I woke early to prepare. A short drive from my house and I was on the beach. Men were running around, shouting things I didn’t understand. Approaching the shore I started photographing the junkungs. I was quickly told to move so four men could lift the junkung next to me and transfere it to where I was standing. The next moment a third junkung crashed into the stones. Quickly the four men rushed to its aid and pulled it up the beach.
It was the day of the annual junkung race in Amed, Bali. Bunutan beach was filling up with the traditional fishing boats. The race was due to start at 8am, but at 7:30 someone told me the race would not start until 10.
Before the Race
Therefore I found my friends and passed on the message that race was starting late. We decided to stay around for a bit and photograph the people arriving.
Participating in the race were 24 traditonal junkungs and one junkung that had been transformed into a sailing boat. 80 local businesses had sponsored the event and many had provided the fishermen with new sails that displayed the businesses name in bright colours.
Although many of the fisherman now add motors to their junkungs for everyday use, motors were prohibited for the race. Many fisherman were busy removing their motors on the beach. The lighter the boat, the better chance they had.

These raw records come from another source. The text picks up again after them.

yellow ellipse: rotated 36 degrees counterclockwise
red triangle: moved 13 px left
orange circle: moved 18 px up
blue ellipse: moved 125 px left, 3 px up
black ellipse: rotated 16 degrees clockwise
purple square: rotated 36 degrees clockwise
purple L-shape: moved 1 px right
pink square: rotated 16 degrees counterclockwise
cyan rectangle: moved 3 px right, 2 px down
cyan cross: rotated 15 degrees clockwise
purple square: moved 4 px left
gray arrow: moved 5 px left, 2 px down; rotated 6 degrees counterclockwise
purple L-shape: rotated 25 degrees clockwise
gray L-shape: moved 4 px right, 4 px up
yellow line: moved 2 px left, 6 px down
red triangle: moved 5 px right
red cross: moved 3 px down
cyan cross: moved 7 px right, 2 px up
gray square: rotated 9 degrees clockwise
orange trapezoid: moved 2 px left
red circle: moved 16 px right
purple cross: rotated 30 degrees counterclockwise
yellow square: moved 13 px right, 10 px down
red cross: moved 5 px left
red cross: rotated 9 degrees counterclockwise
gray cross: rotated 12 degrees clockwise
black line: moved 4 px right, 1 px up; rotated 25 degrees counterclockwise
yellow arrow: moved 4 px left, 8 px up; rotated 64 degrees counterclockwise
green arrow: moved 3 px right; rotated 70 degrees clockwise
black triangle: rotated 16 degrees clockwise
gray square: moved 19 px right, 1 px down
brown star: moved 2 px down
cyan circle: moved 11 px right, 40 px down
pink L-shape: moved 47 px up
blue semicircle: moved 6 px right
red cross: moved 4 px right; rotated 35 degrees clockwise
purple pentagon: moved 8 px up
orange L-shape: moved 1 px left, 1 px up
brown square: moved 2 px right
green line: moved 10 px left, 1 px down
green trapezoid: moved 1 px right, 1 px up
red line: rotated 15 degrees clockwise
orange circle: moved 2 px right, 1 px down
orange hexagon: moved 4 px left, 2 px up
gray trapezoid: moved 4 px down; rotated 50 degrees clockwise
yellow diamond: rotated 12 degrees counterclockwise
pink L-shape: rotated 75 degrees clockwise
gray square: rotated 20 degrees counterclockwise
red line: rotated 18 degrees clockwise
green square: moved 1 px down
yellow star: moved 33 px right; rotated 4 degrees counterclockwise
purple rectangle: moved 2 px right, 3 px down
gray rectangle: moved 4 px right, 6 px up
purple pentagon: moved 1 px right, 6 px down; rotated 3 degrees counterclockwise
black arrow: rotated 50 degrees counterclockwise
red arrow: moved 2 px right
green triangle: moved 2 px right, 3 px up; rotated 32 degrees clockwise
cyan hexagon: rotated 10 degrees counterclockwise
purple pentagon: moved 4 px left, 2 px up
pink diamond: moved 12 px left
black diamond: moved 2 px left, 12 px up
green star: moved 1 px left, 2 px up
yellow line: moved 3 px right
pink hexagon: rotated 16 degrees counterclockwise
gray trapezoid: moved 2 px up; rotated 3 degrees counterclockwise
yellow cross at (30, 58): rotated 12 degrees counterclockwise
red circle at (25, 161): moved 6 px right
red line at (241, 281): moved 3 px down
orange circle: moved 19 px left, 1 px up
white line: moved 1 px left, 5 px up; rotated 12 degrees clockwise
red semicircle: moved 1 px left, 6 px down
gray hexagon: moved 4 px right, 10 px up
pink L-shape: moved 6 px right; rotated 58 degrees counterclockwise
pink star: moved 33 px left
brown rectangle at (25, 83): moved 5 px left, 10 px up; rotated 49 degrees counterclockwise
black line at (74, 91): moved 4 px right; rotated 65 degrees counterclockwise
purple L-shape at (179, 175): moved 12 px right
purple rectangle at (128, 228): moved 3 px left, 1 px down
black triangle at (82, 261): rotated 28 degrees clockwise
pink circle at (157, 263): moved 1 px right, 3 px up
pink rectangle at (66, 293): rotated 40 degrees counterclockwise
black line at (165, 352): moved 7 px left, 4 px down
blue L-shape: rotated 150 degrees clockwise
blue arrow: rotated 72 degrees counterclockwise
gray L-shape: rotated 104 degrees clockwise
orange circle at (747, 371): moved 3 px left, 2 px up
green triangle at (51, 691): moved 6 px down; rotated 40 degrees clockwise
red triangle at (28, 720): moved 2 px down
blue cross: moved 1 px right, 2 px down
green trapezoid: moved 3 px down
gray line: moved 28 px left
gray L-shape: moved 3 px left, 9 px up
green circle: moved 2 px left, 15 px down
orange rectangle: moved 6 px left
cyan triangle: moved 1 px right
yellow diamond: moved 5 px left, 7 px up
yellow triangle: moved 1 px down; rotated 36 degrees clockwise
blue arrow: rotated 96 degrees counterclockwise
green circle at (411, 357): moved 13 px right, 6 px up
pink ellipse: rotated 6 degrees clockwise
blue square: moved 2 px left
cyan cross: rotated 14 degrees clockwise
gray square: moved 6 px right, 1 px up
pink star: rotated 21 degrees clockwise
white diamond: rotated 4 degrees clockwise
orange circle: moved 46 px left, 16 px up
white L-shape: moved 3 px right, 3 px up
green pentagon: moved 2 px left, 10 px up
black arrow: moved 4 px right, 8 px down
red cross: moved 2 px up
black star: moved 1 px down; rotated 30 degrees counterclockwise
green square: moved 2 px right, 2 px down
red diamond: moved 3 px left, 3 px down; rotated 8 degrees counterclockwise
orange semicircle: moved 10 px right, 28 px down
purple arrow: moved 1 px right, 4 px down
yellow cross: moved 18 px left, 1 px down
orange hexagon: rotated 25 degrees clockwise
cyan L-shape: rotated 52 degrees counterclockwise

We were soon hungry so decided to head up to the restaurant on the view point above the beach for breakfast and to watch the start of the race from there. Although we were not in the midst of the activities we had a great advantage of seeing all of the junkungs at once.
The original plan for the race was to travel south down the coast to the Japanese shipwreck 5km away, and return to Bunutan Beach. In the restaurant we met some more friends who said that due to there being no wind the race had been shorted to blue rocks resort, 1km closer.
Just as we finished our breakfast, the line of 25 boats started to edge their way forward. The Junkungs furthest from us left the beach first. Soon they were all in the water and fireworks sounded to announce the start.
I looked up from my camera to see one of the junkungs had started going backwards. Observing through my 200mm lens I saw someone swimming towards the boat. The men in the boat leaned down as he approached and passed them an oar. They had obviously dropped it. This was a catastrophic mistake, and as a result they were now a long way behind.
As the group of sails rounded the corner we jumped on our bikes to follow them down the coast. On the next corner we stopped to check on them, only to find they were sailing out to sea. “Maybe they will do a triangle, go out to get some wind, come back to blue rocks and then back along the coast.” Someone suggested. This sounded like a good idea so we drove to blue rocks, ordered some drinks and waited.
By the time our drinks had arrived we had lost sight of the junkungs in the hazy horizon. Ten minutes later I spotted some shapes appearing in the mist. “They’re coming back,” I shouted.
Watching them for five minutes I started to get worried, they were not coming towards us. After alerting the rest of the group we stood watching for a few minutes and they soon agreed with me. Immediately we paid the bill, jumped on our bikes and raced back towards Bunutan.
Running into the view point restaurant again, I pulled my camera out just in time to catch the winners pull up onto the beach.